VOM GLASSCHERBENVIERTEL ZUM GALERISTEN-HOTSPOT
Schon der Name klingt vielversprechend: Seit einigen Jahren liegt das Viertel Woodstock in Kapstadt bei Künstlern, Hipstern und Touristen voll im Trend.
Waren es findige Immobilienunternehmer, die die alten Industriehallen in hippe Lofts verwandelten? Oder die Eigentümer von Business-Parks, die hier und in angrenzenden Vierteln gebaut wurden? Oder Künstler und Kreative, die wegen der günstigen Mieten und alten Industriekultur hergezogen sind und nach und nach Galeristen, Werber, Starköche anlockten? Warum das einstige Industrie- und Armenviertel Woodstock – östlich des Zentrums zwischen Containerhafen und Tafelberg gelegen – heute so hip und trendy ist, ist umstritten. Einig aber sind sich alle darin, dass eine alte Keksfabrik dabei eine entscheidende Rolle gespielt hat.
Kunst statt Keks
Die Old Biscuit Mill am Ende der Albert Road gilt als das Highlight von Woodstock schlechthin. Die Backsteinfassaden der alten Keksfabrik wurden vor zehn Jahren aufwändig renoviert, auf das Gelände zogen Highclass-Designerläden, Werbeagenturen, Kunsthandwerker-Shops, Galerien, Coffee Labs und jede Menge Kneipen und Restaurants. Darunter sind auch zwei der besten Restaurants Südafrikas: The Test Kitchen und The Pot Luck Club. Hier heißt es am besten Wochen, wenn nicht gar Monate (im Fall von The Test Kitchen) im Voraus reservieren, ansonsten aber kann in die Old Biscuit Mill kommen, wer möchte. Und das tun auch jede Menge Leute. „Die Biscuit Mill ist absolut im Trend“, sagt Studiosus-Reiseleiterin Jasmin Johnson, die selbst bis vor Kurzem im angrenzenden Stadtteil Observatory gelebt hat. „Vor allem am Samstagvormittag, wenn der Neighbourgood-Market stattfindet, ist hier die Hölle los. Einheimische und Touristen drängen sich dann gemeinsam zwischen den Essens- und Verkaufsständen und probieren sich durch die Küchen der Welt.“
Doch nicht nur die Old Biscuit Mill zieht Hipster und Künstler nach Woodstock. Da gibt es noch die Woodstock Exchange, ein großes Gebäude mit gemischter Nutzung, wo Büros untergebracht sind, aber eben auch kleinere Cafés und Restaurants, ein ausgefallener Schokoladenshop und kreative Hairstylisten. Einen Besuch lohnt auch die Woodstock Foundry. In diesem liebevoll renovierten Gebäude haben sich Galerien, zum Beispiel für Bronzeskulpturen und Fotografie, angesagte Modeläden und Restaurants versammelt.

Gegebene Daten —
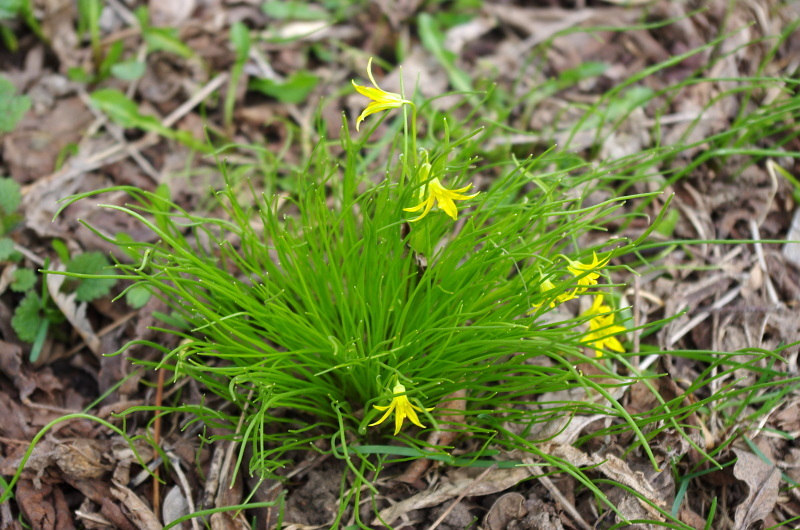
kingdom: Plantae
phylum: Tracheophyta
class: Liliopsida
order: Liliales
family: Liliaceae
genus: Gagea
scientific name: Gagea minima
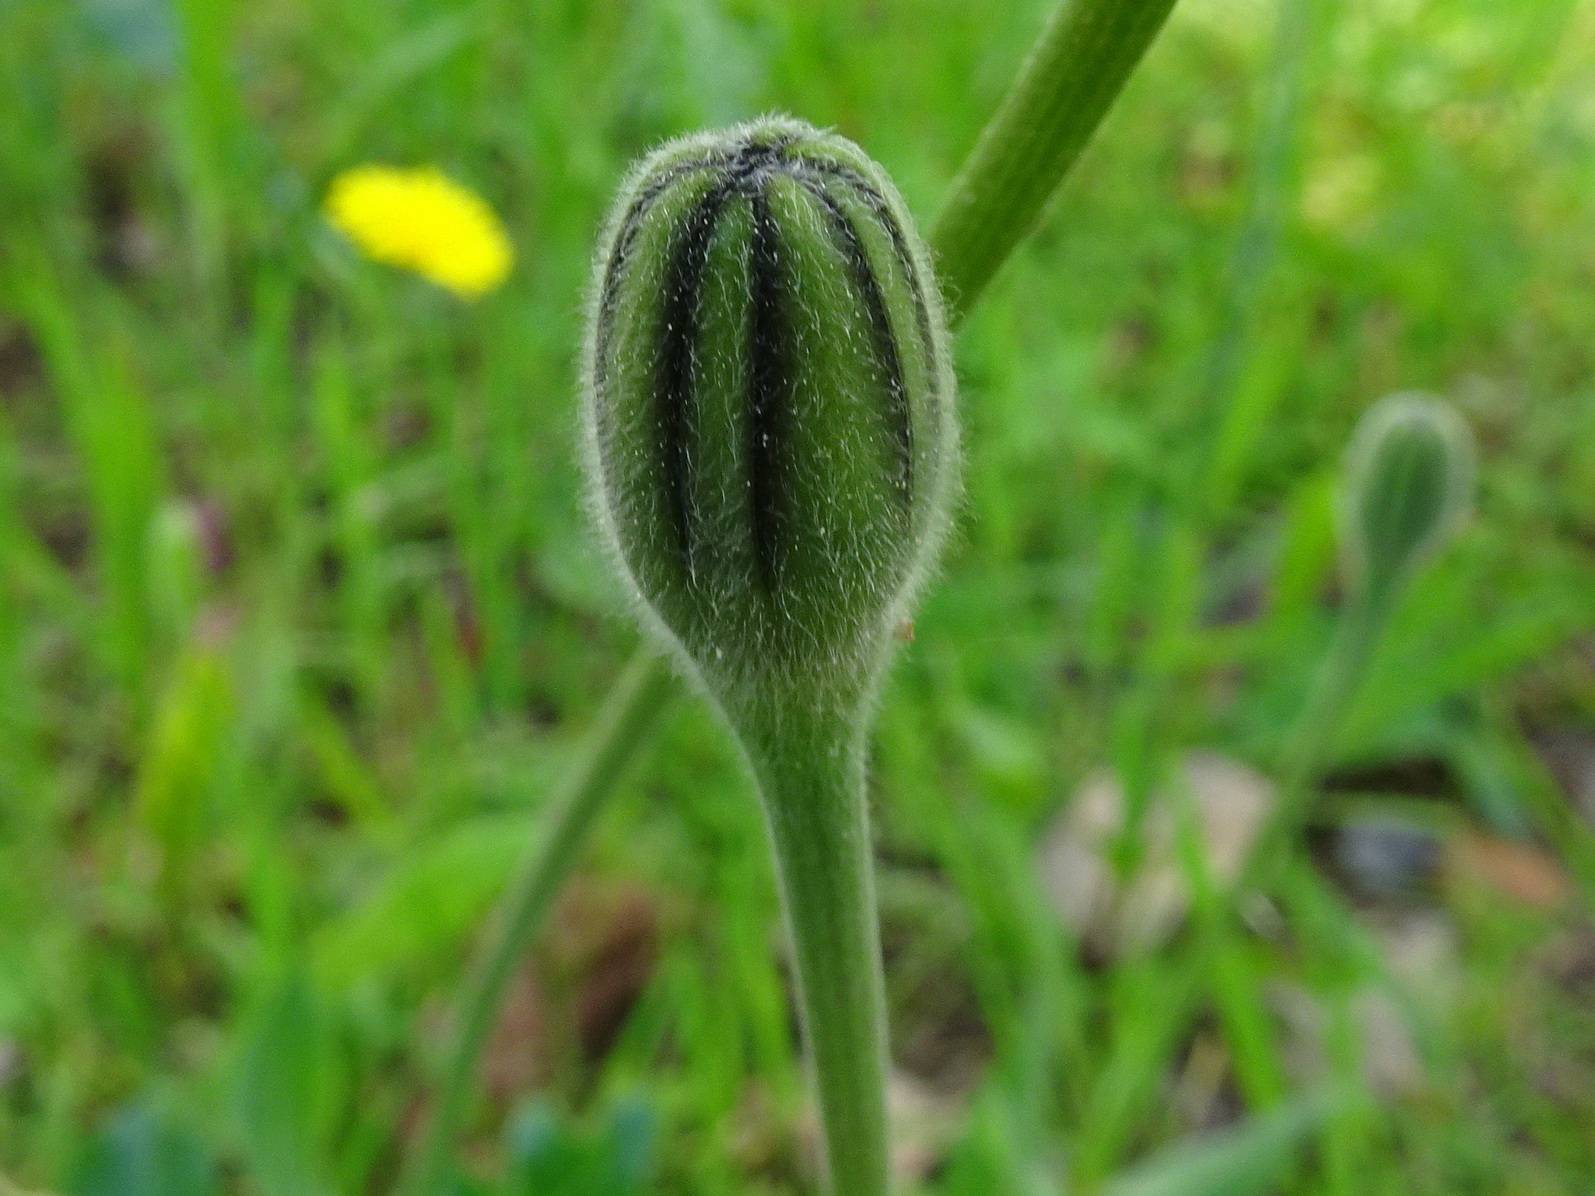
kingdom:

==

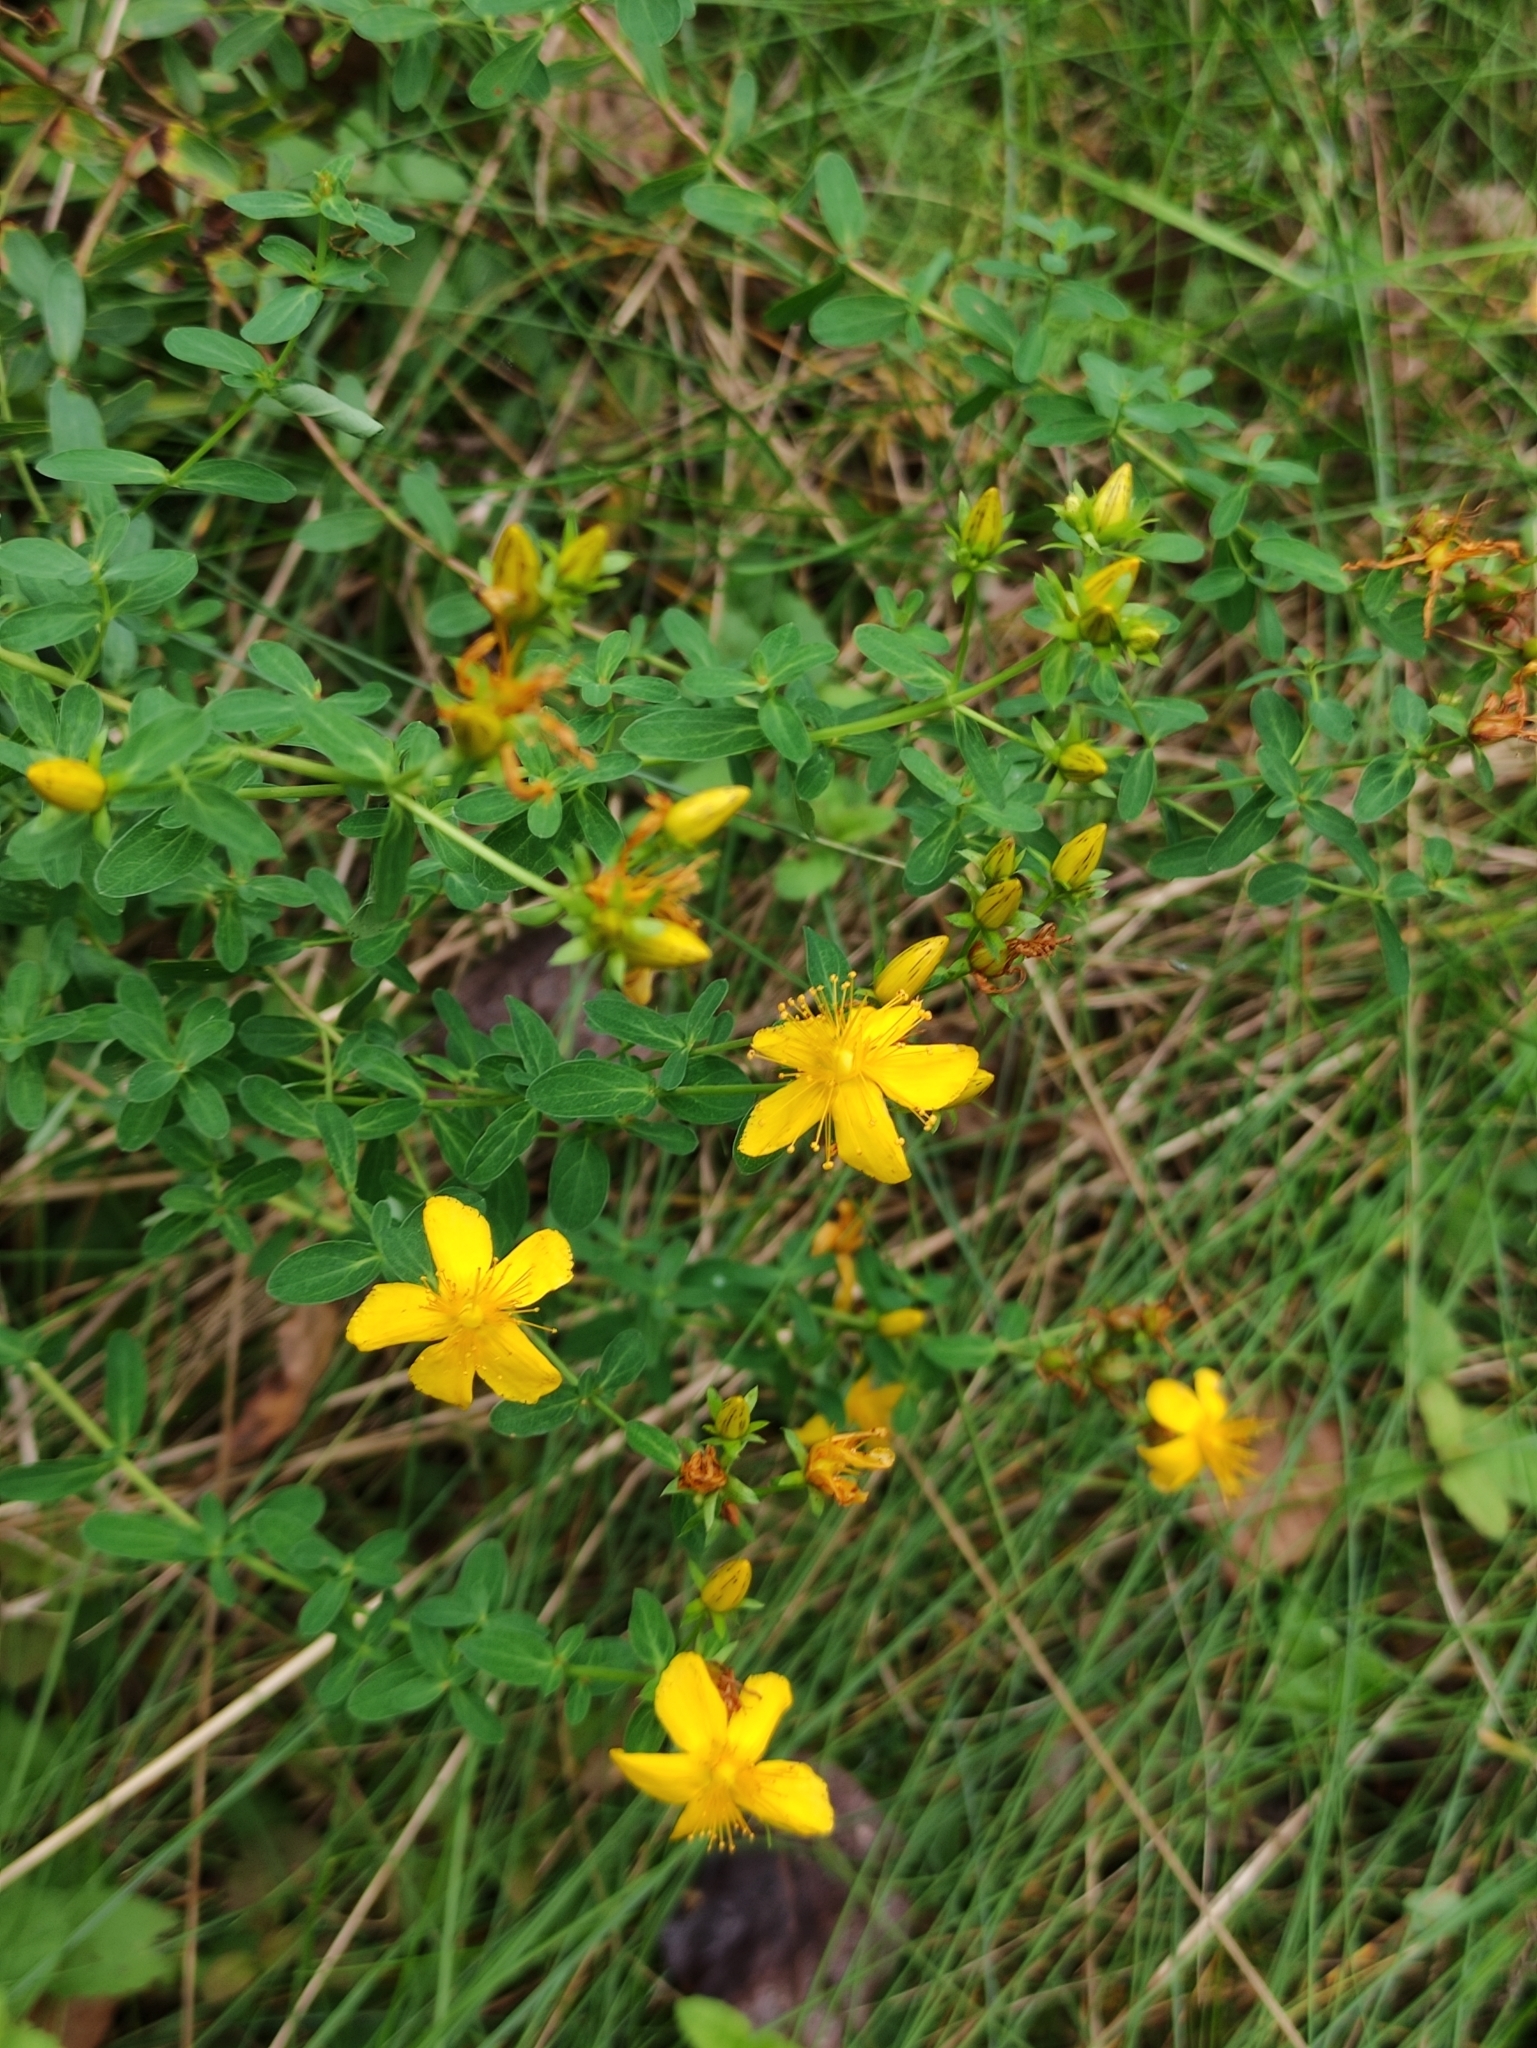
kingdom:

Was zu tun ist — Schreib bitte alles von „Waren es findige“ bis hinunter zu „Rolle gespielt hat.“ aus dem Woodstock-Text erneut ab und benenne dabei „Industriehallen“ in „Lagerhallen“ um.

Lösung dieser Aufgabe —
Waren es findige Immobilienunternehmer, die die alten Lagerhallen in hippe Lofts verwandelten? Oder die Eigentümer von Business-Parks, die hier und in angrenzenden Vierteln gebaut wurden? Oder Künstler und Kreative, die wegen der günstigen Mieten und alten Industriekultur hergezogen sind und nach und nach Galeristen, Werber, Starköche anlockten? Warum das einstige Industrie- und Armenviertel Woodstock – östlich des Zentrums zwischen Containerhafen und Tafelberg gelegen – heute so hip und trendy ist, ist umstritten. Einig aber sind sich alle darin, dass eine alte Keksfabrik dabei eine entscheidende Rolle gespielt hat.